The 4.34-acre expansion would include a pool and deck as part of a family activity center, as well as an outdoor restaurant, fitness center, administrative office space, a junior fleet program and a sailing center. The club has been developing the project for about 10 months, but some residents say the expansion could cause traffic and parking issues.
City permitting offices have approved portions of Annapolis (Md.) Yacht Club’s planned $18.5 million expansion project, which some nearby residents say could cause traffic and parking issues, the Annapolis-based Capital Gazette reported.
The club has been working on the project for about ten months after members of the club voted in June to move forward with a revised version of the development. Yacht club commodore Debbie Gosselin said the project was created at the request of the club’s membership body, made up of about 1,600 people, the Gazette reported.
“We are just in waiting mode at this time,” Gosselin said.
The 4.34-acre project, located at the Eastport end of the Spa Creek Bridge, is planned to include a pool and deck as part of a family activity center. It also would include an outdoor restaurant, fitness center, more administrative office space, a junior fleet program and a sailing center, the Gazette reported.
A site design was submitted in February, and city departments returned responses on Friday. The Department of Planning and Zoning and Department of Neighborhood and Environmental Programs awarded various approvals for the project, though one response requested revisions to stormwater management plans. This was due to concern about the effectiveness of stormwater runoff management on the property, the Gazette reported.
Approvals to the site design come as good news to the yacht club, which has been recovering from a December fire that severely damaged the club’s main headquarters. Club officials have been leaning toward demolishing the headquarters and rebuilding anew, although a final decision hasn’t been made, the Gazette reported.
Gosselin said she didn’t anticipate work on the headquarters to delay the Eastport project, the Gazette reported.
Alderman Ross Arnett said he likes the design, but would be “abstaining in all directions.” Arnett didn’t vote on the project as a yacht club member and he doesn’t plan to submit any votes as a member of the City Council. When asked about the city’s request for stormwater management revisions, Arnett said he is all for making sure the stormwater runoff is handled, the Gazette reported.
“We need to protect it,” Arnett said. “Otherwise there will be nothing to sail on. It will just be mud.”
Not everybody is sold on the project. Residents near the project were asked to send comments, which are collected on the city’s website. The comments laid out concerns about traffic and noise, the Gazette reported.
Gregg Baldwin, who lives on Burnside Street near the property, said in an email that major events at the yacht club are going to clog up the streets and prevent residents from getting to their homes. “My issues do not lie with the renovation of the property, but with the increased traffic on my quiet dead end street,” he said.
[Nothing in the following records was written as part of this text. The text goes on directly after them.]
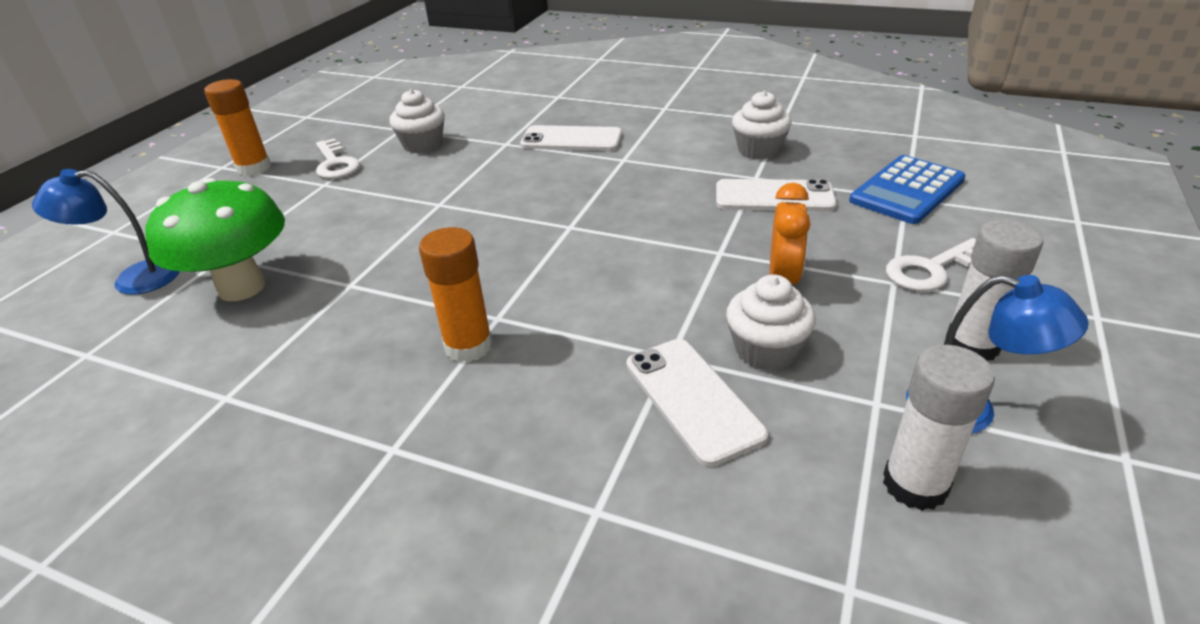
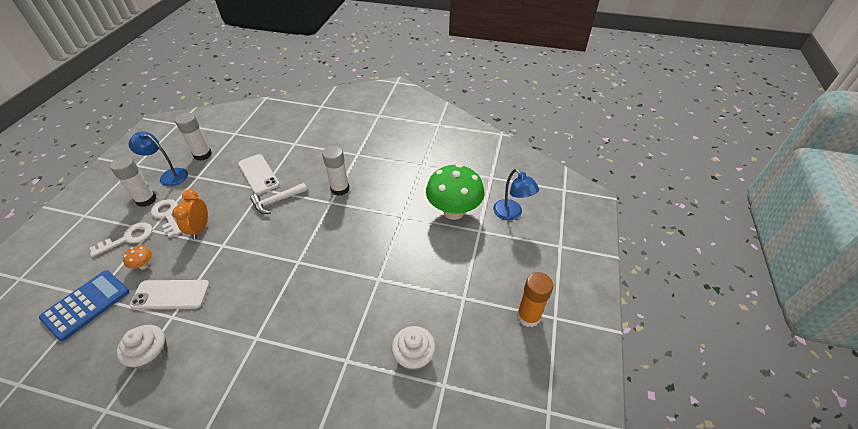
camera: 170 degrees right, 10 degrees up
(134, 279) = (511, 214): blue lamp -> blue lamp turned 75 degrees clockwise
(335, 163) = (470, 325): white key -> white key (167, 216)
(468, 346) = (340, 189): orange glue stick -> white glue stick
(571, 140) = (293, 368): white phone -> none
(625, 326) = (277, 201): none -> white hammer
(766, 350) = (225, 193): white cupcake -> none
(854, 230) = (144, 265): none -> orange mushroom

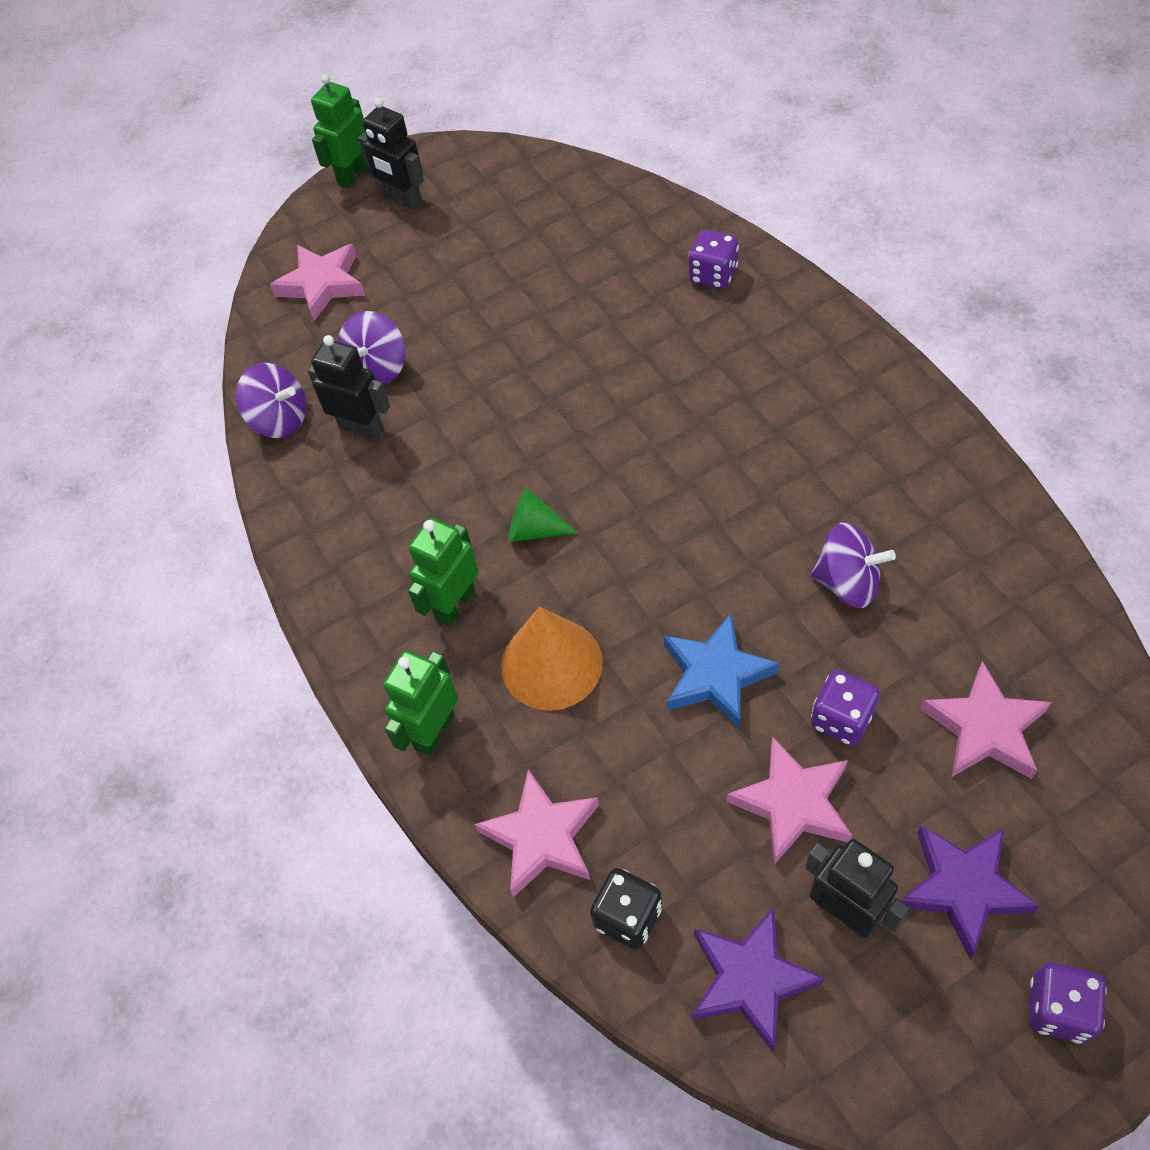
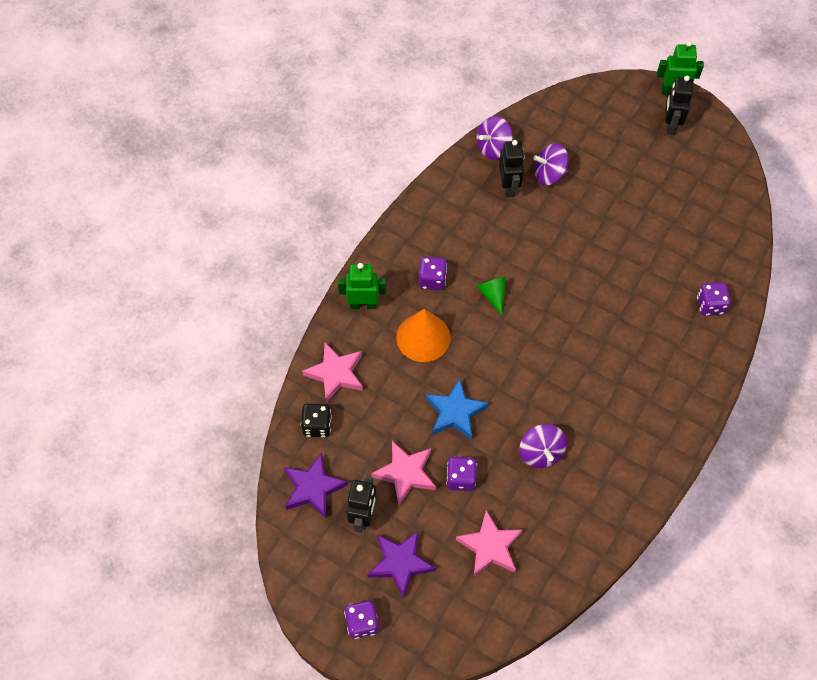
camera: 55 degrees right, 5 degrees up
(280, 419) = (493, 148): purple spinning top -> purple spinning top turned 60 degrees clockwise
(322, 285) = (588, 119): pink star -> none
(454, 604) = (432, 280): green robot -> purple dice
Cindy Lewis, who co-owns a condo at Yacht Club Condominiums, called into question the size of the project in her comments. She said yacht club officials should be more focused on the building that caught fire in December, the Gazette reported.
“I think getting the burned building functioning is more important to the overall flavor of Annapolis than the new project,” Lewis said in the email. “That is an unnecessary eyesore.”